List Price: $1.1 million
Sale Price: $1.1 million
The Property: Sitting low and austere on a block of frilly Victorians in Evanston, the former home of the modernist architect David Haid is easy to overlook. But it sure attracted notice when it went on the market: “We had two full-price offers within 24 hours,” says Peter Cummins, the @Properties agent who represented the property for his father and stepmother, Robert and Deborah Cummins.
While the sidewalk-level view of the blank front wall that you see in my photo may not show it, the home exemplifies the modernist architects’ ideals of simplicity and pure function. Look at some of the listing photos, and you can feel Haid, who built the house in 1968, stripping away anything that’s not essential. He kept only simple rectilinear spaces, a few interior walls, and the walls of windows (not seen from the street) that allowed light to pour in.

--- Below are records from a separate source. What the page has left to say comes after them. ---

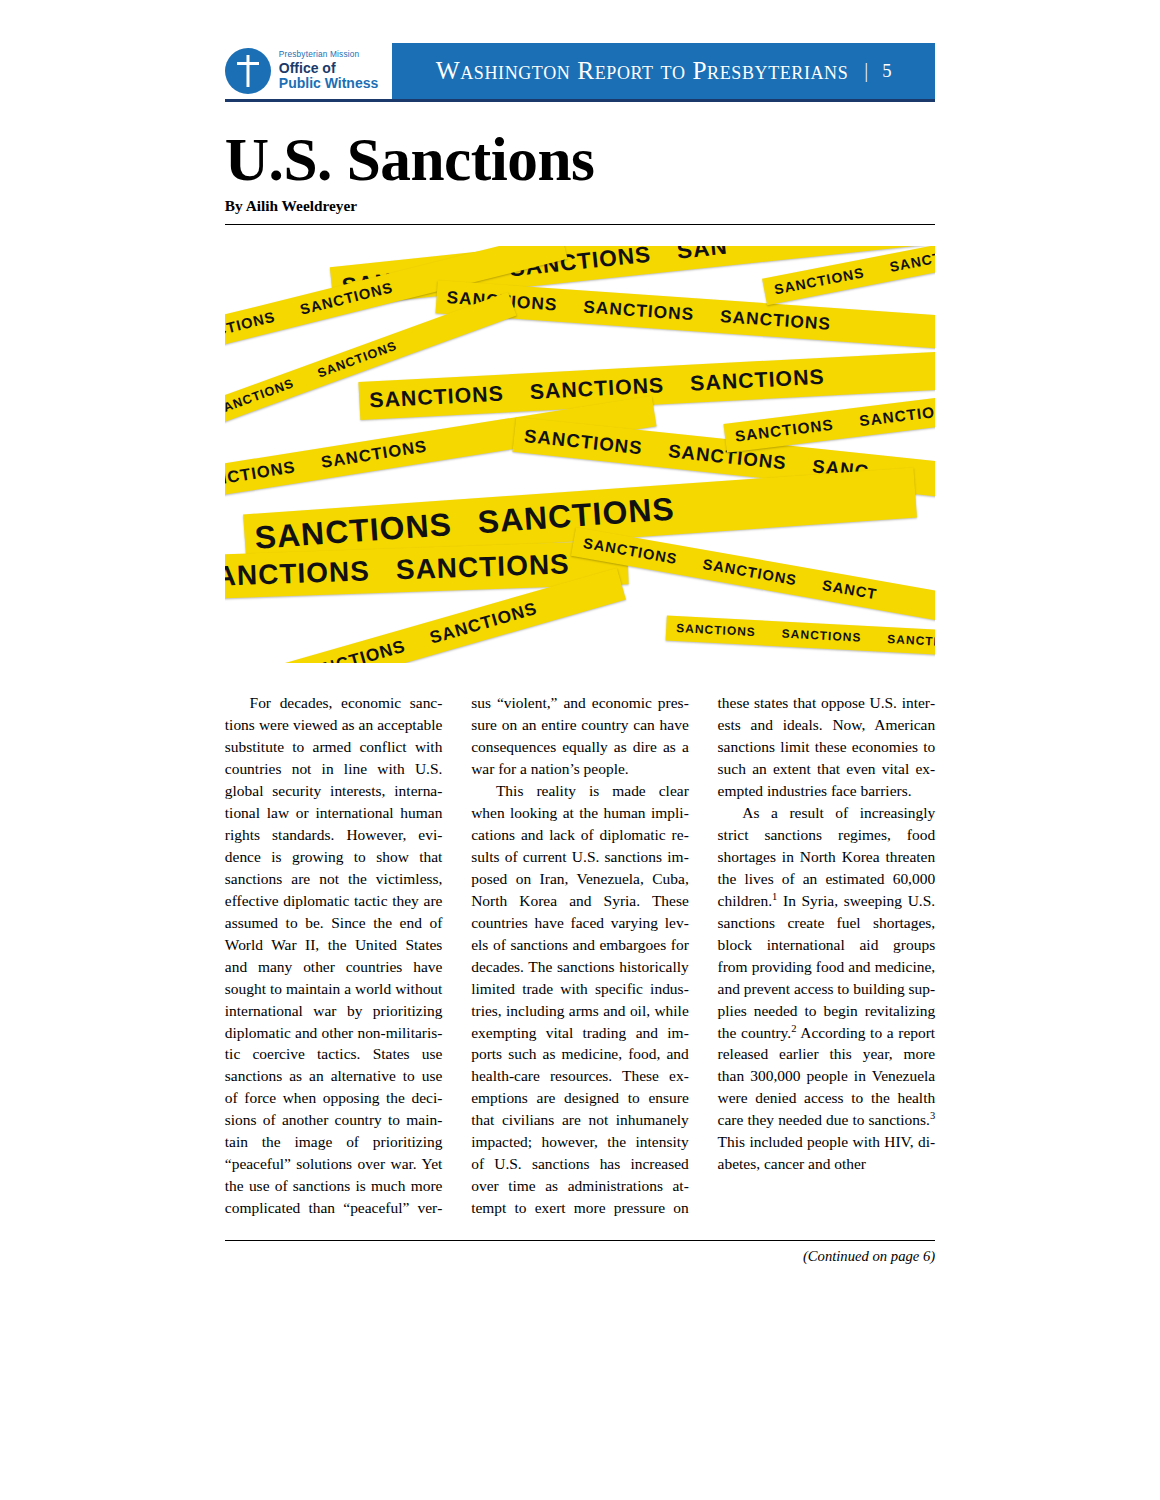Presbyterian Mission Office of Public Witness
Washington Report to Presbyterians | 5
U.S. Sanctions
By Ailih Weeldreyer
SANCTIONS SANCTIONS SAN
SANCTIONS SANCTIONS
SANCTIONS SANCTIONS SANCTIONS
SANCTIONS SANCTIONS
SANCTIONS SANCTIONS SANCTIONS
SANCTIONS SANCTIONS
SANCTIONS SANCTIONS SANC
SANCTIONS SANCTIONS
SANCTIONS SANCTIONS
SANCTIONS SANCTIONS SANCT
SANCTIONS SANCTIONS
SANCTIONS SANCTIONS SANCTIONS
SANCTIONS SANCTIONS
SANCTIONS SANCTIONS
For decades, economic sanctions were viewed as an acceptable substitute to armed conflict with countries not in line with U.S. global security interests, international law or international human rights standards. However, evidence is growing to show that sanctions are not the victimless, effective diplomatic tactic they are assumed to be. Since the end of World War II, the United States and many other countries have sought to maintain a world without international war by prioritizing diplomatic and other non-militaristic coercive tactics. States use sanctions as an alternative to use of force when opposing the decisions of another country to maintain the image of prioritizing “peaceful” solutions over war. Yet the use of sanctions is much more complicated than “peaceful” versus “violent,” and economic pressure on an entire country can have consequences equally as dire as a war for a nation’s people.
This reality is made clear when looking at the human implications and lack of diplomatic results of current U.S. sanctions imposed on Iran, Venezuela, Cuba, North Korea and Syria. These countries have faced varying levels of sanctions and embargoes for decades. The sanctions historically limited trade with specific industries, including arms and oil, while exempting vital trading and imports such as medicine, food, and health-care resources. These exemptions are designed to ensure that civilians are not inhumanely impacted; however, the intensity of U.S. sanctions has increased over time as administrations attempt to exert more pressure on these states that oppose U.S. interests and ideals. Now, American sanctions limit these economies to such an extent that even vital exempted industries face barriers.
As a result of increasingly strict sanctions regimes, food shortages in North Korea threaten the lives of an estimated 60,000 children.1 In Syria, sweeping U.S. sanctions create fuel shortages, block international aid groups from providing food and medicine, and prevent access to building supplies needed to begin revitalizing the country.2 According to a report released earlier this year, more than 300,000 people in Venezuela were denied access to the health care they needed due to sanctions.3 This included people with HIV, diabetes, cancer and other
(Continued on page 6)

The design was a direct response to its grandiose neighbors. Shortly after Haid’s death in 1993, his heirs were selling the house and invited me inside. They explained that the family had previously lived one door north in a large Victorian (at left in the photo, right), whose every interior wall and bit of trim Haid had painted a stark, modernist white. Later he split off the side yard, built today’s two-bedroom pavilion, and sold off the big house.
Haid’s best-known work is the glassy pavilion that hangs over a ravine in Highland Park. It played a key role in the movie Ferris Bueller’s Day Off, standing in as the garage where Cameron’s father kept his sports car. (Along with the adjacent house by another architect, the pavilion had been on the market for $2.3 million and then $1.8 million; it has been off the market for renovations since last summer.)
A protégé of Ludwig Mies van der Rohe, Haid also designed the Dyett Middle School (now Dyett High School) in Washington Park, as well as an Illinois Tollway oasis in South Holland that looked like this until a recent renovation made it look like this.
The same year his tollway oasis went up, Haid completed today’s house for himself and his family. There are two bedrooms, a walled courtyard and a walled backyard, and terrazzo floors throughout. “It’s not the biggest house, but it’s amazing space,” Peter Cummins says.
Robert Cummins, an attorney, and Deborah Cummins, a poet, bought the house from Haid’s estate in March 1994, paying $735,000, according to the Cook County Recorder of Deeds. They renovated the kitchen and the bathrooms. Now older and spending much of their time in Maine, according to Peter Cummins, the couple put the house on the market on June 6, 2011, and had it under contract a week later. The sale closed on February 17. Cummins says that the sellers wanted the long closing time so they could pack up. The buyers, who are not yet identified in public records, were people, he says, who “understood that you’re buying a practical piece of art—art you can live in.”
Price Points: Cummins suggests the house distinguished itself from the big Victorians around it in another way: by selling at a higher per-square-foot price than they would. He could not provide figures and I was unable to find good recent sales of Victorians in southeast Evanston for comparison. But at 2,936 square feet, this house went for $374 per square foot; Trulia says that the going price for all Evanston homes (not only impressive Victorians) is $283 per square foot.